Monday, November 30, 2009

Manhunt: Google Wave for Community (Emergency?) Communication

What can I possibly write except that I am so sorry that 4 officers of the peace who were working on their laptops in a coffee shop just as thousands of us do daily were killed apparently because of the uniforms they wore yesterday? There are no words. My heart hurts for their families. May justice be served swiftly, safely, and very soon.

As of tonight the suspect is still on the loose (edit: he was killed early Dec. 1st), and for most of today many in Seattle were trying to figure out what exactly was going on as the police went from one neighborhood to another to check out tips. It's not too much of a stretch to use librarian jargon, this really is information seeking behavior in an emergent stressful situation.

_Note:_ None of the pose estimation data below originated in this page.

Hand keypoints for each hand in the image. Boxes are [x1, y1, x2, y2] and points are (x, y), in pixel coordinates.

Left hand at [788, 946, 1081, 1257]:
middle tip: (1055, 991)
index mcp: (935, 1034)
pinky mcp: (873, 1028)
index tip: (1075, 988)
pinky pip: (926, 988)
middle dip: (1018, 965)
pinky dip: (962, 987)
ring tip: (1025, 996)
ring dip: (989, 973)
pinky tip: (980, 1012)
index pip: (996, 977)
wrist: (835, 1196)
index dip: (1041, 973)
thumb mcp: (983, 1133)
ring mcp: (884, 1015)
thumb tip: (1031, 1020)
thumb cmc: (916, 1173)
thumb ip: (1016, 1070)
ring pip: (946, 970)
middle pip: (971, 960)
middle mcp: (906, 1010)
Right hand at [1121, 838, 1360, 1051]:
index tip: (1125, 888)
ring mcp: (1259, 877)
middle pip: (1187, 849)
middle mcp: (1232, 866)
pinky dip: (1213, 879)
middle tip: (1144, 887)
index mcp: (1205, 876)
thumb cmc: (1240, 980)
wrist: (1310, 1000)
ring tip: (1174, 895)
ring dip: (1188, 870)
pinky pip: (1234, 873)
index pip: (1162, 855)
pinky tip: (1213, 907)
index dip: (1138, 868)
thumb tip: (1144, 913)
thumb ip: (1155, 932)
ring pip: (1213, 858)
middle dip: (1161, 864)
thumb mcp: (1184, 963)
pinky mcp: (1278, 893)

How can we understand where users turn to fulfill these types of information needs? There are always the usual media sources; newspaper, television & radio in what I now think of as three forms - traditional, website & social media channels (Twitter, Facebook, etc) in addition to everyone else participating online as well in social media.

Then things went in an interesting direction when The Seattle Times proposed this on Twitter:

I was one of the first 25 there. It eventually ballooned up to over 500 individual Wave accounts and bots, then it appears the Wave has died & lost functionality as of this afternoon. Google Wave is only in preview mode and been pretty unwieldy once the numbers were over 100 in other waves I'm on so I can't say I'm too surprised.

It was an interesting ride while it lasted though. These are some brief points of observation from my perspective of how it was used that may be helpful as Google Wave further develops and others consider using it as a community or emergency communication channel. I welcome additional perspectives in comments (moderated due to spamalopes), if you were there what's your take on how it was used and progressed?

  1. People initially joined and created new blips (discussion threads) asking and replying to questions.
  2. People then self-organized, still creating new blips but turning one towards the top into a type of wiki functionality with general sections and links to information.
  3. People refined the wiki functionality by adding deletes, citations, timestamps and other identifiers to the information in addition to creating new blips.
  4. People then wondered if it was ok to delete outdated/extraneous blips, decided among themselves it was since the Playback feature would record them all, and did so.

This is a screenshot towards the end of the third stage, click to enlarge:

Where I went librarian with an undergrad communications/journalism background was picked up as updates number 1 and 5 at's coverage of this use of Google Wave.

The comments in Another Google Wave Use: Manhunt at TechCrunch are excellent thoughts to consider: What if people deliberately posted misleading information there? What about spam? Sure enough someone did put some rather annoying robots in the Wave and the ability to remove them is nonexistent at this point in Google Wave's development. The screenshot TechCrunch got is during the initial self-organization phase.

My hope is this entry is close to my normal blogging. I've sustained a minor head injury tonight and like the good medical librarian I am I'm neither panicking nor diagnosing myself but I keep mentally running down the head injury symptoms checklist to see if there's anything troublesome. So far there isn't!


Blathering said...

Fascinating use of a new technology. Just goes to show that users find ways that developers never expected.